W dalszej części rozważań Sąd Rejonowy analizował różnice pomiędzy premią a nagrodą. Zauważył przy tym, że nagroda nie ma charakteru roszczeniowego i dopiero jej przyznanie przez pracodawcę stwarza uprawnienie pracownika do żądania jej wypłaty. Natomiast premia stanowi część wynagrodzenia za pracę. Uprawnienie do żądania premii powstaje w sytuacji, gdy stosowne przepisy (regulaminowe, umowne, ustawowe) przewidują z góry skonkretyzowane wskazówki premiowania, które następnie zostały zrealizowane przez pracownika. Na poparcie swego stanowiska Sąd Rejonowy odwołał się do stanowiska Sądu Najwyższego wyrażonego w uchwale z 10 czerwca 1983 r., III PZP 25/83, zgodnie z którą nie chodzi o nazwę świadczenia, lecz istotna jest treść warunków (kryteriów), od których uzależnione jest jego przyznanie. Jeżeli warunki premiowania są określone w sposób na tyle konkretny, by mogły podlegać kontroli, to świadczenie ma charakter premii. Fakt zaś spełnienia tych warunków jest źródłem praw pracownika do premii. W takim wypadku decyzja w sprawie przyznania premii nie zależy od swobodnego uznania podmiotu zatrudniającego, lecz od wypełnienia podlegających kontroli warunków określonych w regulaminie, a dotyczących zarówno prawa do premii, jak i jej wysokości. Natomiast gdy przyznanie premii pozostawione zostało swobodnemu uznaniu podmiotu zatrudniającego (brak sprawdzalnych i możliwych do kontroli kryteriów), świadczenie ma charakter nagrody, choćby nazwane zostało premią.
Sąd pierwszej instancji stwierdził, na podstawie stanowiska doktryny, że w praktyce pojawiają się świadczenia, których zasady nabycia łączą w sobie cechy premii i nagrody.
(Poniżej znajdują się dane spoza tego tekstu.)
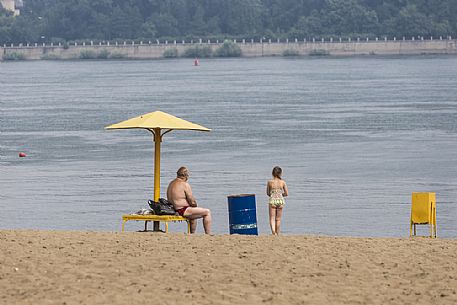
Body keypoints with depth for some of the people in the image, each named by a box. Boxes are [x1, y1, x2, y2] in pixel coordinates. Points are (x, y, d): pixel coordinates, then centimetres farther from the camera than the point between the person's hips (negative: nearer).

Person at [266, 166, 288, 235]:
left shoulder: (269, 182, -1)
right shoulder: (283, 182, -1)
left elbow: (268, 193, 8)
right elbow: (286, 193, 1)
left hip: (272, 200, -1)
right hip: (280, 200, 1)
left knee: (272, 218, -2)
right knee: (278, 219, 13)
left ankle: (273, 231, -27)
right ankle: (277, 234, 19)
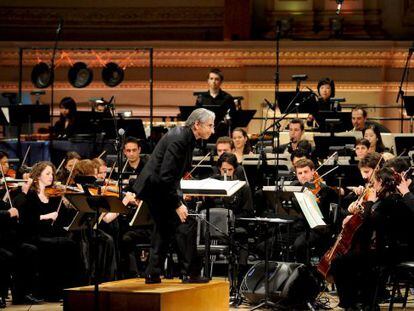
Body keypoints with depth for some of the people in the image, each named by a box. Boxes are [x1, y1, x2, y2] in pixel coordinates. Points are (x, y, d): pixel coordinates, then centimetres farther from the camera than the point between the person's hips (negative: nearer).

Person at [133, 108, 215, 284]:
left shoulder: (186, 137, 6)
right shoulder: (178, 140, -24)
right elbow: (166, 176, -28)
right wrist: (177, 205, -25)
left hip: (152, 188, 11)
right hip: (157, 188, -11)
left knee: (164, 229, 18)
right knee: (186, 224, -10)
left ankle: (153, 274, 23)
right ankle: (189, 273, -6)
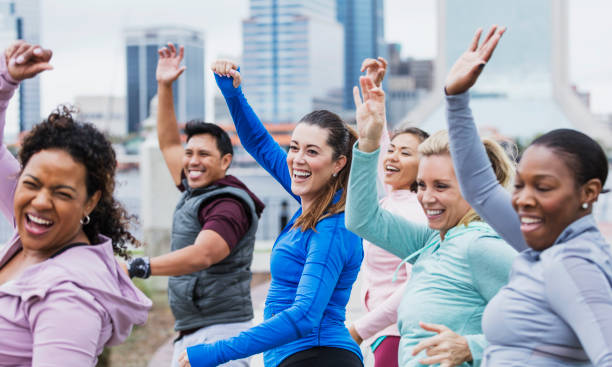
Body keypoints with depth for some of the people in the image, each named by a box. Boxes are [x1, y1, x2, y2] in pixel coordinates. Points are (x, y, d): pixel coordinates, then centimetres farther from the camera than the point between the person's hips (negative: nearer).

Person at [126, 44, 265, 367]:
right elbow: (168, 143, 30)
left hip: (221, 332, -9)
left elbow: (202, 254, -29)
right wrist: (164, 86, 24)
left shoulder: (229, 204, -12)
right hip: (188, 334, 9)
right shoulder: (193, 191, 15)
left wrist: (142, 267, -41)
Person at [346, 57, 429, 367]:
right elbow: (377, 143, 26)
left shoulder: (415, 212, -15)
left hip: (397, 336, -8)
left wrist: (359, 330, -20)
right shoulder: (388, 200, 9)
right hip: (387, 335, 8)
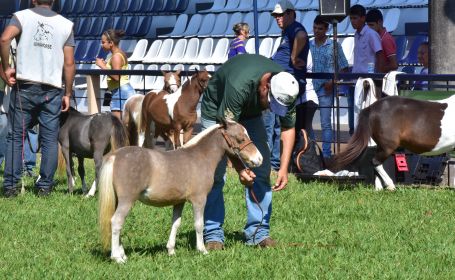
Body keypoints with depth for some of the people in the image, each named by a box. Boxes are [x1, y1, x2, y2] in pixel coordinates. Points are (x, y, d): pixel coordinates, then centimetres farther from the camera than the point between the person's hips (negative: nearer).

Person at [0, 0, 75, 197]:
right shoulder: (66, 25, 8)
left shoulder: (22, 16, 3)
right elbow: (69, 64, 4)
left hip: (24, 86, -1)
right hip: (52, 89, 1)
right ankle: (45, 186, 4)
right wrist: (68, 94, 9)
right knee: (50, 140, 6)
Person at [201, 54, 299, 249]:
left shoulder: (286, 90, -26)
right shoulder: (239, 86, -43)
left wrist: (284, 168, -22)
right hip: (216, 111, -5)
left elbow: (288, 128, -13)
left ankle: (258, 231, -2)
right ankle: (213, 233, -6)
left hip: (251, 114, 5)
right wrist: (239, 168, -46)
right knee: (215, 173, -13)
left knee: (261, 170, -6)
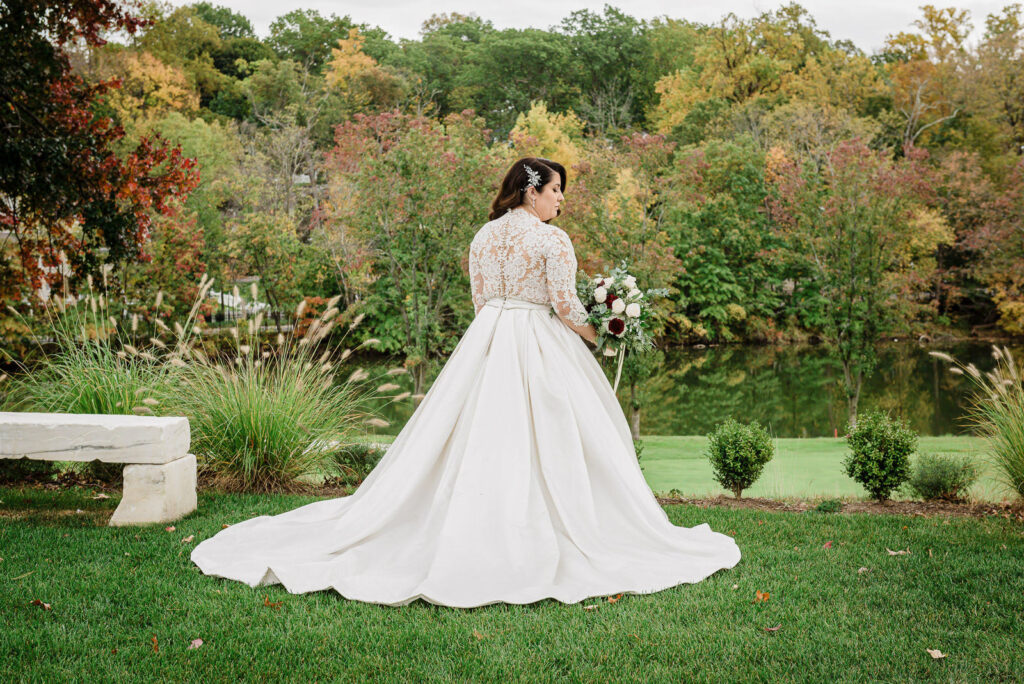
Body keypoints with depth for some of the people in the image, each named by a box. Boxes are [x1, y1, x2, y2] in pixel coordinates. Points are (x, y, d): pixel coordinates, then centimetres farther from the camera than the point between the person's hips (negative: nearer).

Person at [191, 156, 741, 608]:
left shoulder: (482, 237, 10)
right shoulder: (552, 239, -9)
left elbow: (479, 302, 14)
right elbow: (566, 307, -11)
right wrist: (594, 334, 8)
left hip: (485, 343, 6)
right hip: (541, 345, -6)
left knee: (477, 438, 8)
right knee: (547, 440, 0)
Dodatkowo w aktach płacowych zarówno powszechnego, jak i autonomicznego prawa pracy widać zamęt terminologiczny, polegający na nazywaniu „premią” świadczenia uznaniowego (tzw. premia uznaniowa), a nagrodą świadczenia roszczeniowego, opartego na obiektywnie weryfikowalnych przesłankach (tzw. nagroda regulaminowa).
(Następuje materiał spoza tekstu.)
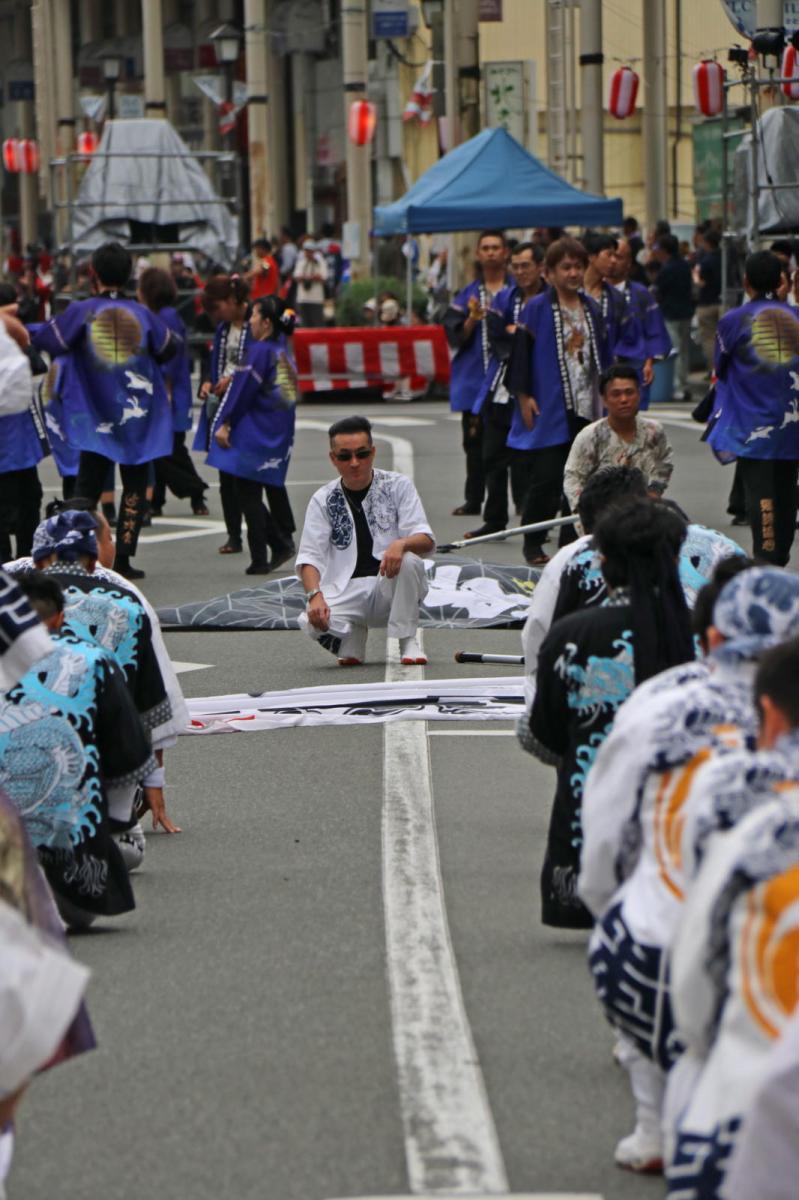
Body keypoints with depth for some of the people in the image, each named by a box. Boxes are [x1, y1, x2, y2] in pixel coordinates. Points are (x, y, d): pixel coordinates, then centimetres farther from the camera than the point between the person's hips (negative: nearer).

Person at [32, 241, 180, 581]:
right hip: (137, 418, 1)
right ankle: (124, 557, 4)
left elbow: (46, 342, -11)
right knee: (134, 487, 9)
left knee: (88, 485, 5)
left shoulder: (81, 312, -8)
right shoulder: (142, 314, -2)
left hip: (95, 417, -1)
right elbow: (169, 349, 11)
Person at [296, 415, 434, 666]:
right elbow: (309, 557, -3)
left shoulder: (397, 485, 3)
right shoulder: (323, 500, 5)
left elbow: (427, 541, -6)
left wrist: (402, 544, -31)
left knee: (408, 560, -33)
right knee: (313, 622, -31)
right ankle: (354, 634, 4)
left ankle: (408, 641, -16)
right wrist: (315, 596, -25)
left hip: (391, 585, 0)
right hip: (346, 591, 0)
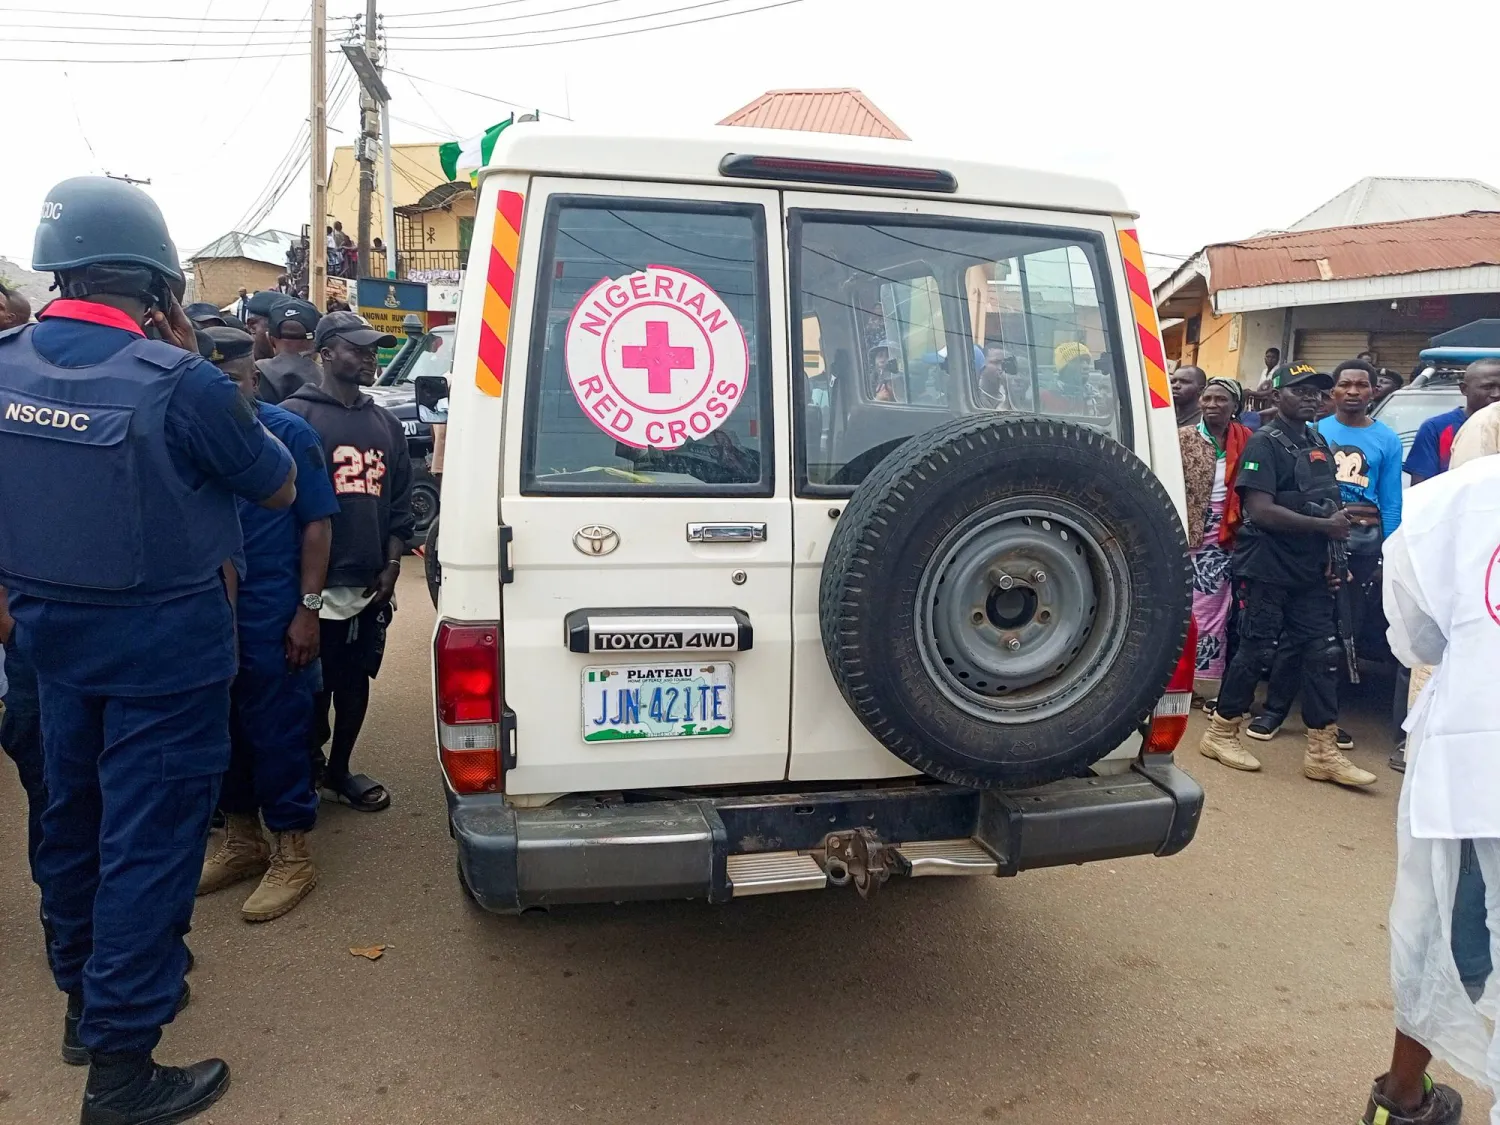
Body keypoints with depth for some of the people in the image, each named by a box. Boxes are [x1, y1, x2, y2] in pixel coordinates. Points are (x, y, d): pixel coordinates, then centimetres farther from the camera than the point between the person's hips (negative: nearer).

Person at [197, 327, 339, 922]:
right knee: (221, 729, 14)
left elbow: (317, 522, -5)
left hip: (271, 615, -4)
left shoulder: (289, 432, -6)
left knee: (278, 733, 2)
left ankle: (292, 853, 16)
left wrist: (308, 608, -9)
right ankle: (241, 839, 31)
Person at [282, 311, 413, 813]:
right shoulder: (296, 415, -5)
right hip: (317, 586, -5)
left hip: (371, 585, 6)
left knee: (356, 683, 15)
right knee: (313, 688, 3)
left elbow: (400, 500, 16)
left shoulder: (386, 424, 14)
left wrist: (392, 564, 6)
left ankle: (338, 770, 30)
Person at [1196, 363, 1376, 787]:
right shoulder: (1265, 442, -9)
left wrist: (1331, 560, 12)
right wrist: (1325, 525, -17)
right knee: (1257, 651, -2)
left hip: (1309, 570, 7)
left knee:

Odnoszą powyższe rozważania do sytuacji powódki – Sąd Rejonowy -uznał, że treść regulacji wewnętrznych obowiązujących u pozwanego nie określa w przypadku dyrektorów oddziałów żadnych konkretnych i sprawdzalnych warunków przyznawania premii kwartalnej, jak to czyni w odniesieniu do pozostałych pracowników B. Skoro żądane świadczenia miały charakter uznaniowy, to powódce nie przysługuje roszczenie o ich wypłatę, albowiem realizacja świadczeń należała do sfery swobodnego uznania pracodawcy, a ta w sprawie nie podlega weryfikacji.
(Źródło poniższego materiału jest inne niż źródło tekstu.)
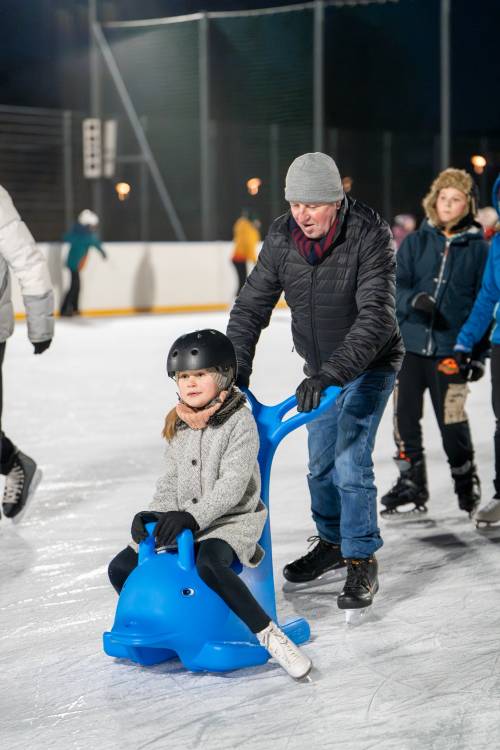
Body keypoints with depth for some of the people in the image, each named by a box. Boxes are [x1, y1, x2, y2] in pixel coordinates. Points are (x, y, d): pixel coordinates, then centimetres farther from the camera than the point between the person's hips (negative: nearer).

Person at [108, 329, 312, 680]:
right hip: (181, 522, 7)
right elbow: (171, 479, 15)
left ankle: (270, 636, -30)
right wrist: (156, 514, -3)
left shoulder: (240, 421, -12)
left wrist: (193, 516, -28)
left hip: (231, 520, -7)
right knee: (121, 567, -5)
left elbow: (232, 485, -20)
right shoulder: (179, 425, 10)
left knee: (209, 564, -39)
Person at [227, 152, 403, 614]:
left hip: (369, 366, -5)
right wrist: (236, 370, -21)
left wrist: (330, 375, -46)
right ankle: (332, 543, 33)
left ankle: (362, 563, -1)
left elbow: (375, 317, -36)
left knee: (351, 462, -14)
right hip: (321, 368, 5)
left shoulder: (370, 237, -28)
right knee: (321, 465, 12)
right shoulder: (282, 238, -13)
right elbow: (251, 307, -8)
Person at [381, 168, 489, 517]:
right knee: (405, 416, 4)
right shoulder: (416, 242, 6)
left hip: (451, 350, -2)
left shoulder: (479, 248, 2)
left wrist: (479, 353, 0)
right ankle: (411, 483, 21)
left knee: (452, 420, -2)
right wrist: (413, 299, -20)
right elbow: (396, 287, 3)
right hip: (409, 344, 2)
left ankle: (467, 483, 20)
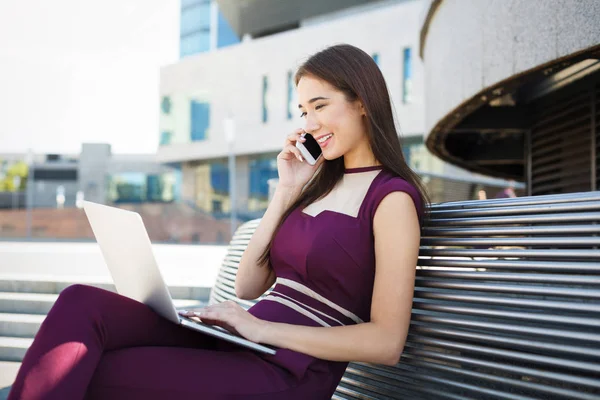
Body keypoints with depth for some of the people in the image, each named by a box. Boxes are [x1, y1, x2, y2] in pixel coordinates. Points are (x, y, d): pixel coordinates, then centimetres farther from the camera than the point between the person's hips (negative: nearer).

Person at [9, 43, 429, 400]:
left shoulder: (392, 197, -4)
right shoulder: (320, 183, 20)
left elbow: (387, 343, -12)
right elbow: (247, 285, 15)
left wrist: (262, 328, -15)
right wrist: (287, 191, 8)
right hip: (235, 347, 7)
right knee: (81, 305, -16)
Dodatkowo Sąd Rejonowy wskazał, że decyzja o nieprzyznaniu powódce premii kwartalnej za II i III kwartał 2012 r. oparta była na negatywnej ocenie jej pracy przez pracodawcę. Mając powyższe na uwadze, Sąd pierwszej instancji oddalił powództwo na podstawie art. 78 k.p. (a contrario).
Apelację od powyższego orzeczenia wywiodła powódka, zaskarżając je w całości i zarzucając naruszenie prawa materialnego, między innymi § 7 ust. 2 załącznika nr 3 do uchwały nr 62/2010 Zarządu B. z dnia 25 listopada 2010 r. w sprawie zasad przyznawania i wypłacania pracownikom premii, jak również wskazała na naruszenie art. 9 § 1 k.p. przez jego niezastosowanie w celu ustalenia i wykładni norm prawnych zawartych w zakładowych źródłach prawa. Skarżąca zwróciła także uwagę na treść art. 105 k.p. i wywiodła o naruszeniu tego przepisu przez stwierdzenie, że premia w rozumieniu zakładowych źródeł prawa jest nagrodą. W ocenie apelującej strony doszło też w sprawie do naruszenia przepisów prawa procesowego, a mianowicie art. 233 § 1 k.p.c. przez błędną i dowolną wykładnię oraz wybiórczą ocenę zebranego materiału dowodowego, w szczególności przyjęcie, iż powódka nie miała prawa do premii, uznanie za wiarygodne zeznań powódki jedynie w części dotyczącej podstaw jej zatrudnienia i terminu obowiązywania łączącej strony umowy o pracę, a nieuzasadnionym pominięciu zeznań w zakresie dotyczącym istoty sporu.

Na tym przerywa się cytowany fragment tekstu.